- [Task description]:
Taking the line with "Qui sont les plus mauvais ?" as the first and the line with "Qu’apprend-on avec ce jeu ?" as the last, set down exactly every line in that range from the entries below, and no more.

[Saved data entries]
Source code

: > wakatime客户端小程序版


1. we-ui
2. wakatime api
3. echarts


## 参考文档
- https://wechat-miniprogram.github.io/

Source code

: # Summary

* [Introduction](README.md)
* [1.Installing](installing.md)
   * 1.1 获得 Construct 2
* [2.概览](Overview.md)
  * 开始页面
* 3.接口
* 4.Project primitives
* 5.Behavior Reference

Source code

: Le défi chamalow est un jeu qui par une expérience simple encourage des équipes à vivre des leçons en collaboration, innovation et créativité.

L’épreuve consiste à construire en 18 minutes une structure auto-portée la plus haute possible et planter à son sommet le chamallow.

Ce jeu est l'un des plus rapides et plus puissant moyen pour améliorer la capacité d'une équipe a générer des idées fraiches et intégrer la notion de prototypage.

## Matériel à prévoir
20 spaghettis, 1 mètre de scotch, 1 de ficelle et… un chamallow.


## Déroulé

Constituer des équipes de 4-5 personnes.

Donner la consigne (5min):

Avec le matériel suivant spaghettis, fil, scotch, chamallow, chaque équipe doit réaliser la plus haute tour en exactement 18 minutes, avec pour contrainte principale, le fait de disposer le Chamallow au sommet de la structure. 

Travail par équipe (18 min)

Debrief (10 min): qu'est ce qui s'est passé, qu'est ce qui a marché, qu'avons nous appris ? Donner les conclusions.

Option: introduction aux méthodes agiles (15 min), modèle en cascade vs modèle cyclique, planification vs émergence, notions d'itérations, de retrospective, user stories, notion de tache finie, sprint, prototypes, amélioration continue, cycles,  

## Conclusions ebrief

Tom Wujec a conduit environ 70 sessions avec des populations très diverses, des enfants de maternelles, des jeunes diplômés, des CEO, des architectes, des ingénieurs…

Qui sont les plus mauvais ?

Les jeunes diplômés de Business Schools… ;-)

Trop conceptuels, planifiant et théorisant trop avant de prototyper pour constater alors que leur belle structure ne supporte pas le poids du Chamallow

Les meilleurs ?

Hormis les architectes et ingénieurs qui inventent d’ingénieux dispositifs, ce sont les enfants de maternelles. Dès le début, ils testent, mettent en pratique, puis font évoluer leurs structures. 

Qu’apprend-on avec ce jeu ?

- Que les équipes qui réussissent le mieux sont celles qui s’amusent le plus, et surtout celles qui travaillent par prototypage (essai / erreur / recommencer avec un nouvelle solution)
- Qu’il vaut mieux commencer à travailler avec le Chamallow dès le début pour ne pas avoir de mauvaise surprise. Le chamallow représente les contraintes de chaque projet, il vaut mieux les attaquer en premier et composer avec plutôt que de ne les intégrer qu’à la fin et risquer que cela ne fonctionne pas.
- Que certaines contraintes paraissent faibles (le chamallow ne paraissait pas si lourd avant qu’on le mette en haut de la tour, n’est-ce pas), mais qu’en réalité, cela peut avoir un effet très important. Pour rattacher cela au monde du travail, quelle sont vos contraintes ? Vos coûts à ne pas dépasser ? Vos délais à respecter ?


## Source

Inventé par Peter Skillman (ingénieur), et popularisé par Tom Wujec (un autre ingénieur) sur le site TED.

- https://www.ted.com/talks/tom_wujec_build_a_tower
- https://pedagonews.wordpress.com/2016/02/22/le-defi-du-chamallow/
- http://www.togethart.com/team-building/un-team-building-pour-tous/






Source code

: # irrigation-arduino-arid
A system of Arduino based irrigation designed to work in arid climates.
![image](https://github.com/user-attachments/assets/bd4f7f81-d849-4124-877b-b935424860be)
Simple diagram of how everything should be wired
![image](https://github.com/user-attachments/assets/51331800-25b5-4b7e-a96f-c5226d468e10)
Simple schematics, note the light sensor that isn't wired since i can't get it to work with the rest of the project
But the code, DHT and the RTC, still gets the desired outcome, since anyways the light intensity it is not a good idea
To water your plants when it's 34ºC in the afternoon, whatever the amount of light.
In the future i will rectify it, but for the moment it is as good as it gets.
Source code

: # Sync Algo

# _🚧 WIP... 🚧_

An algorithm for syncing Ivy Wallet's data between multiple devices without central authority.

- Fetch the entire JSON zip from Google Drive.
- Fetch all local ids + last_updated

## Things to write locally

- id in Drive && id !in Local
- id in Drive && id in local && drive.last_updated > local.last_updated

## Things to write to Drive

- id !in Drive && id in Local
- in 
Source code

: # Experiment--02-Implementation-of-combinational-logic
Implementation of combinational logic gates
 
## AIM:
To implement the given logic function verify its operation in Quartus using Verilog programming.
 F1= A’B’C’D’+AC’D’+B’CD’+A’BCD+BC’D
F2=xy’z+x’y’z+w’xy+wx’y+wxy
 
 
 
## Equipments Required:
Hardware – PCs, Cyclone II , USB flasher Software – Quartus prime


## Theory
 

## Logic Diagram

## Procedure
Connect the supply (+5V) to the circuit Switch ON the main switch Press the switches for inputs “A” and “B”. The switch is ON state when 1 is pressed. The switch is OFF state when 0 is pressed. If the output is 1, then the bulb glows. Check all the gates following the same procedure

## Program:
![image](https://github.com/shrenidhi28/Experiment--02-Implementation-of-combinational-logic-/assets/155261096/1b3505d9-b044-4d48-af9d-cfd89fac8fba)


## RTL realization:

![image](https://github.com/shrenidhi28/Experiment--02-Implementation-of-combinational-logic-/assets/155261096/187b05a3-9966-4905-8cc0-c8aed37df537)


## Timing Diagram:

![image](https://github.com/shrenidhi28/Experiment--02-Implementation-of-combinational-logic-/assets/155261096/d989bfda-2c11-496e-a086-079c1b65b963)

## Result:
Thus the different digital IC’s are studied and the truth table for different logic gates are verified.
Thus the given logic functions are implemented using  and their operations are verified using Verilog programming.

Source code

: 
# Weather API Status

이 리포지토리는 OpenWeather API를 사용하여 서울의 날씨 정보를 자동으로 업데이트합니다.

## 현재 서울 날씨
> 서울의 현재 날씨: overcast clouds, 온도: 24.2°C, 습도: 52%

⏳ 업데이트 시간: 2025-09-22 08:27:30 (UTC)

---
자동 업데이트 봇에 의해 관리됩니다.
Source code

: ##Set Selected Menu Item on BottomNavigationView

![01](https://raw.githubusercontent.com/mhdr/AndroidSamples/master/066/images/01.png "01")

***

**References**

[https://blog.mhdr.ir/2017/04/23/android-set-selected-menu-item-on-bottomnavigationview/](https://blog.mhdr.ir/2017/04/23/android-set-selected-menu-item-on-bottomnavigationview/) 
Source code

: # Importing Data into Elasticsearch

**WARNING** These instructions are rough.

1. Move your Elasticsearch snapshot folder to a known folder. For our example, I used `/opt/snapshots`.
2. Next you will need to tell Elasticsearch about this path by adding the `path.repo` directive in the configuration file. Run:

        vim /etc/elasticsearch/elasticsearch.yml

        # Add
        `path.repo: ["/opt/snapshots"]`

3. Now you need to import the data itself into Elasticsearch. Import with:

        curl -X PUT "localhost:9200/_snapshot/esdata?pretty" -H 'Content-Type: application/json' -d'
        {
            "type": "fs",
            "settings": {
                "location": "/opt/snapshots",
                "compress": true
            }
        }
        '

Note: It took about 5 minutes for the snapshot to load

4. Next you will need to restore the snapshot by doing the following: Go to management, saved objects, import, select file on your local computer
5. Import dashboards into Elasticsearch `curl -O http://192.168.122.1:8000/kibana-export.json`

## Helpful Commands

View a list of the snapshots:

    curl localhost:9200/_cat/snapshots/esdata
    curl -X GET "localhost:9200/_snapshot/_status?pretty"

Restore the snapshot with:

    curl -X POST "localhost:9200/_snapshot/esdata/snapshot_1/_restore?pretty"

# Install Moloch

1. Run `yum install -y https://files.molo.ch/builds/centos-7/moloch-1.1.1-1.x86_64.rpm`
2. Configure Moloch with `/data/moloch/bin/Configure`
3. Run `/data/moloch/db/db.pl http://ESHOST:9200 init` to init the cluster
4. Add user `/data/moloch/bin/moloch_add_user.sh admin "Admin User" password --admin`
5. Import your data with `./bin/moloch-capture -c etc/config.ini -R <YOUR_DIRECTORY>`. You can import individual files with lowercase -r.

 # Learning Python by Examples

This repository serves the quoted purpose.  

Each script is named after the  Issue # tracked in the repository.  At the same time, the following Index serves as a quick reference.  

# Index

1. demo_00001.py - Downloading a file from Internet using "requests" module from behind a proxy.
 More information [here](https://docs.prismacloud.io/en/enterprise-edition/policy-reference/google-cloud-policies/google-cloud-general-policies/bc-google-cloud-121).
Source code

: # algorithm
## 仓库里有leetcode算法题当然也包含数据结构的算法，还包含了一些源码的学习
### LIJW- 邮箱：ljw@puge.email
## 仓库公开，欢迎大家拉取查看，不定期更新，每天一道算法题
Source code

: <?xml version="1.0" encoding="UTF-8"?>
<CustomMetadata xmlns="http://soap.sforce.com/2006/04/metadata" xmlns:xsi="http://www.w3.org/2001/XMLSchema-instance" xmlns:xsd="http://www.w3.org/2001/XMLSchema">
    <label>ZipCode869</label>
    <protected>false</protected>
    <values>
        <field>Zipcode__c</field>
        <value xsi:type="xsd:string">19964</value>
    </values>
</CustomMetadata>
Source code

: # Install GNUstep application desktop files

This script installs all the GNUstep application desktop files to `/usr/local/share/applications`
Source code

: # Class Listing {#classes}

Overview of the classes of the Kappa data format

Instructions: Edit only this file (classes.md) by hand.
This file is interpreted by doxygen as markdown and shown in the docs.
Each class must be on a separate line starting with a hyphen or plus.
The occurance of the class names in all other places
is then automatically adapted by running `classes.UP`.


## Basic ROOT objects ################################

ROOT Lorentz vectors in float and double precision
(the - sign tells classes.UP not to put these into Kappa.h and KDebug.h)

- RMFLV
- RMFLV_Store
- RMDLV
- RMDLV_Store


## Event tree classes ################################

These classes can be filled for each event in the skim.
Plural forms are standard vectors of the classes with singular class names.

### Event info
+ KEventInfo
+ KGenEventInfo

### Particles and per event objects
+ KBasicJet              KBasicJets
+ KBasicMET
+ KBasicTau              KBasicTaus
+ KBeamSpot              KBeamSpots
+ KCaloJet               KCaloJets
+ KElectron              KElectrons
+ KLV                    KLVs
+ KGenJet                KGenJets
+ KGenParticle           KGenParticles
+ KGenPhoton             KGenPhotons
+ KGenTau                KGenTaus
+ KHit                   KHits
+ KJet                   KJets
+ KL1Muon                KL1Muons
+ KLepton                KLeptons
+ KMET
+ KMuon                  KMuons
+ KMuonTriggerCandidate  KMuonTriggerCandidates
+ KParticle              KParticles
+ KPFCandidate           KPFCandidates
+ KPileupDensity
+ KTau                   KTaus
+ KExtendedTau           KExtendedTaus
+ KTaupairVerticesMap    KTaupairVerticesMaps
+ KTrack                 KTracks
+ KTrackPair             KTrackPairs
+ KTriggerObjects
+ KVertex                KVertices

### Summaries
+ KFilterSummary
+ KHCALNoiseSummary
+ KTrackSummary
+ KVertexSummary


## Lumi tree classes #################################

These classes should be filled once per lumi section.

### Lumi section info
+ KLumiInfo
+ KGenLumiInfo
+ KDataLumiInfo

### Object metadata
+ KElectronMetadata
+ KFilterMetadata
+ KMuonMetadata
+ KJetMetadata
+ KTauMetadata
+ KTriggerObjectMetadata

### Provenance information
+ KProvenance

- [Response area]:
Qui sont les plus mauvais ?

Les jeunes diplômés de Business Schools… ;-)

Trop conceptuels, planifiant et théorisant trop avant de prototyper pour constater alors que leur belle structure ne supporte pas le poids du Chamallow

Les meilleurs ?

Hormis les architectes et ingénieurs qui inventent d’ingénieux dispositifs, ce sont les enfants de maternelles. Dès le début, ils testent, mettent en pratique, puis font évoluer leurs structures. 

Qu’apprend-on avec ce jeu ?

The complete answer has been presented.